This post is about an issue I worked on several days ago.
My customer had a TMG array with two nodes running with NLB. The problem they faced was that from time to time some TMG node couldn't process traffic anymore: requests to the virtual IP (VIP) failed and only rebooting the TMG machine eliminated the issue.
IE was configured to use the NLB virtual IP (VIP) as proxy address. When the issue happened users couldn’t browse internet pages - the browser didn't show any error page, it just stayed with a blank page.

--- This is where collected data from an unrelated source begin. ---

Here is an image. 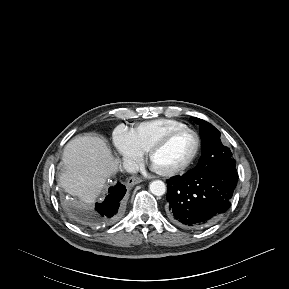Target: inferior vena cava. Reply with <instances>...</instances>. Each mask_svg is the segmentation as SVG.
I'll use <instances>...</instances> for the list:
<instances>
[{
	"label": "inferior vena cava",
	"instance_id": "obj_1",
	"mask_svg": "<svg viewBox=\"0 0 289 289\" xmlns=\"http://www.w3.org/2000/svg\"><path fill=\"white\" fill-rule=\"evenodd\" d=\"M123 169L128 173H136L139 170V166L135 161L126 159L123 162Z\"/></svg>",
	"mask_w": 289,
	"mask_h": 289
}]
</instances>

First of all, I looked at the TMG Web proxy log and found an error logged there with the result code of 11001 (WSAHOST_NOT_FOUND) for the request for “contoso.com”, which we tried to browse in order to reproduce the issue.
Then I took a look at a captured network monitor trace in order to find an appropriate network conversation between the client and TMG:
Time Delta time Source Destination Protocol Length Info
11:07:26.566261000 1.376436000 CLIENT_IP TMG_VIP HTTP 433 GET http://contoso.com/ HTTP/1.1
11:07:26.570933000 0.004672000 TMG_VIP CLIENT_IP HTTP 1440 HTTP/1.1 502 Proxy Error ( The host was not found. ) (text/html)
In a web proxy scenario, the web proxy is supposed to resolve the name, however, by some reason the node didn't manage to resolve the remote host.
As the next step, I filtered out the trace for DNS traffic and didn't find DNS packets on the node at all – this looked very suspicious.
Therefore I looked at Netstat and its output showed around ~62000 lines similar to the followings, whereas 2580 was the pid of wspsrv.exe:
UDP 0.0.0.0:4002 *:* 2580
UDP 0.0.0.0:4003 *:* 2580
UDP 0.0.0.0:4004 *:* 2580
UDP 0.0.0.0:4005 *:* 2580
UDP 0.0.0.0:4006 *:* 2580
UDP 0.0.0.0:4007 *:* 2580
UDP 0.0.0.0:4020 *:* 2580
UDP 0.0.0.0:4021 *:* 2580
UDP 0.0.0.0:4022 *:* 2580
UDP 0.0.0.0:4023 *:* 2580
UDP 0.0.0.0:4024 *:* 2580
UDP 0.0.0.0:4025 *:* 2580
UDP 0.0.0.0:4026 *:* 2580
So TMG seemed to use up all UDP ports – hence there was no free UDP port left to use as source port for dns queries. This explained why name resolution failed and why TMG returned 502.
Why was such a great amount of ports used by TMG?
My guess was that it might be doing it on behalf of a client. Therefore, I looked at the Firewall log which showed that there were huge amount of UDP requests from a single client to different external hosts.
Luckily TMG firewall client was installed on the client machine which gave us an application name:
7:27:51 Establish CLINET2_IP 2058 EXTERNAL_HOST_1 54150 0x0 Access Internet UDP domain\user smax4pnp.exe:3:5.1 TMG1 Unidentified IP Traffic
7:27:52 Establish CLINET2_IP 2033 EXTERNAL_HOST_2 9362 0x0 Access Internet UDP domain\user smax4pnp.exe:3:5.1 TMG1 Unidentified IP Traffic
7:27:53 Terminate CLINET2_IP 2026 EXTERNAL_HOST_3 59866 0x80074e20 Access Internet UDP domain\user smax4pnp.exe:3:5.1 TMG1 Unidentified IP Traffic
So TMG used up all the available ports due to the excessive amount of request from this client/application.
In order to resolve the issue the customer disabled the client that has been causing this huge UDP traffic.
Vasily Kobylin, Senior Support Engineer, EMEA Forefront Edge Team
Balint Toth, Senior Support Escalation Engineer, EMEA Forefront Edge Team
As a side note, flood mitigation could have helped here as well, but this was not enabled on the TMG machine in question. Thanks Arpad for pointing out.